*** Opening of The data ***
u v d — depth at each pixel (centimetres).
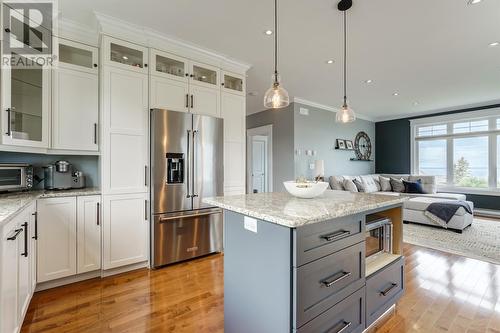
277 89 225
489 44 296
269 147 602
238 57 333
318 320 130
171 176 283
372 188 619
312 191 177
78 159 288
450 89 470
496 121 558
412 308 200
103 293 221
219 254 318
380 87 457
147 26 261
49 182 258
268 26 260
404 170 701
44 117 232
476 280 247
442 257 307
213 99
*** Close of The data ***
• [Exercise aim] All that is wanted is an exact copy of the lines from the line holding "269 147 602" through the end of the material above, including both.

• [Written response]
269 147 602
238 57 333
318 320 130
171 176 283
372 188 619
312 191 177
78 159 288
450 89 470
496 121 558
412 308 200
103 293 221
219 254 318
380 87 457
147 26 261
49 182 258
268 26 260
404 170 701
44 117 232
476 280 247
442 257 307
213 99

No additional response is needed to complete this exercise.